Scott Wine, former chairman and chief executive, Polaris Inc.

Total compensation: $6,125,708 for the year ended Dec. 31

Salary: $318,462

Nonequity incentive pay: $0

Other compensation: $258,741

Value realized on vesting shares: $1,709,259

Exercised stock options: $3,839,246

New stock options: 159,381

Median employee pay: $56,366

CEO pay ratio: 144-1

Total 2020 shareholder return: -3.8%

Note: Wine announced in November that he would be leaving Polaris after nearly 12 years as CEO to lead CNH Industrial, a multinational maker of industrial, agricultural and construction equipment headquartered in London.

His realized compensation for his last year at Polaris was $6.1 million, a 48% increase over his realized pay in 2019. Most of that came from previously issued long-term equity awards that either vested or were exercised in 2020.

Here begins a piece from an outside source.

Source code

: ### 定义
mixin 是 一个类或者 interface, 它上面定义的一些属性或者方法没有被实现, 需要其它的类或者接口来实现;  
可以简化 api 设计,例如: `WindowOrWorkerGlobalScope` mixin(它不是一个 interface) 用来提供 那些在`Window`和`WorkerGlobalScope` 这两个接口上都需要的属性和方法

Wine voluntarily gave up his base salary from April 12, 2020, through the rest of the year in response to financial concerns related to COVID. He would have been eligible for a salary of $1.05 million. Instead, he was paid about $318,000 in salary.

He also forfeited the annual incentive bonus when he left for CNH Industrial. Other senior executives delayed their merit pay increases and took 20% salary reductions for nearly three months. Members of the Polaris board of directors also reduced their compensation 20% in the third quarter.

The company didn't adjust the financial targets for the year to account for the pandemic. It didn't have to.

After Polaris successfully managed temporary plant closures, demand for its outdoor recreation vehicles surged. Polaris said it added 700,000 new customers. Full-year sales rose 4% and adjusted net income was up 23%.

While Wine forfeited his annual incentive bonus, other executives earned bonuses that were 139% to 171% of their base salaries.